Insecticide susceptible, taken in February 1963 Egypt from the Syngenta Kaha Field station.
Next Generation Sequencing
i) Illumina 10X sequencing 150 bp paired end data, totalling 309,759,182 reads and 106x coverage.
ii) PacBio CLR data, of mean read length 13,517, total reads 8,754,751, read length N50 16,730, and total bases 112,623,278,172. DNA was extracted using DNAzol at Rothamsted Research (4000ng gDNA) and BluePippin purified before library preparation.
iii) cDNA Nanopore RNA sequencing using flowcell FLO-PRO002, cDNA synthesis kit DCS109 (Direct-cDNA kit) plus EXP-NBD104 (Barcoding kit), adapter sequences Barcodes NB07 – NB12, Nanopore sequencing kit DCS109 (Direct-cDNA kit) plus EXP-NBD104 (Barcoding kit), Guppy 5.0.17, config file used by guppy dna_r9.4.1_450bps_hac_prom.cfg, other options trim_barcodes="on".

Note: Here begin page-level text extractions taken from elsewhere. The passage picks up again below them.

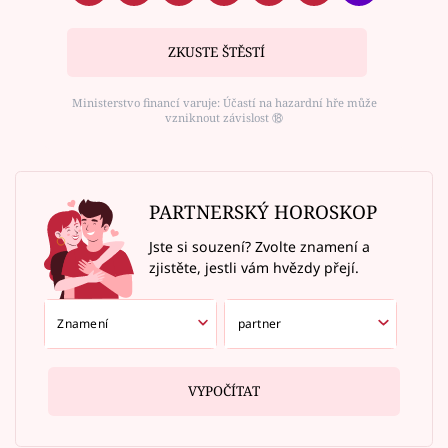
ZKUSTE ŠTĚSTÍ
Ministerstvo financí varuje: Účastí na hazardní hře může
vzniknout závislost ⑱
PARTNERSKÝ HOROSKOP
Jste si souzení? Zvolte znamení a
zjistěte, jestli vám hvězdy přejí.
VYPOČÍTAT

Non-sexed single-individual adult used for PacBio CLR (University of Maryland, USA) and 10X genomics Illumina. Falcon was used to assemble the PacBio CLR. Haplotigs were removed (Redundans). Manual curation was done to bring the genome together and check for miss-assemblies. Error correction was done with Illumina 10X library data using freebayes.
A Pfam genomic track was created by converting to six reading frames and utilizing hmmer to identify loci of interest i.e. P450 pfam domains on the genome. Using this information, loci of interest including UDP, P450, ABC and IRAC gene models were found and curated using mapped RNA-seq and a Maker gene annotation. PASA was used to update the gene models to add UTR, correct existing models and add isoforms. Non-coding RNA was annotated using infernal v1.1.4.
RNA-seq data PRJEB17082 (Starvation effect of Fourth instar larvae: Antennae and maxillary palps), PRJNA312160 (carcass, antennae, brain, proboscis), PRJNA336490 (gut, fat body and Malpighian tubules over time and with insecticide) assembled with a BUSCO: C:99.7%[S:51.6%,D:48.1%],F:0.1%,M:0.2% and used in the Maker2 annotation pipeline with trained Augustus and Genemark gene predictors. RNA life stages taken for cDNA nanopore RNA sequencing from egg, L1 larvae, L3 larvae, L5 larvae, pupae, adult. Direct RNA and cDNA nanopore data was used to create an additional transcriptome from six life stages with a BUSCO of C:91.3%[S:51.1%,D:40.2%],F:4.0%,M:4.7% but was not used to update the annotation.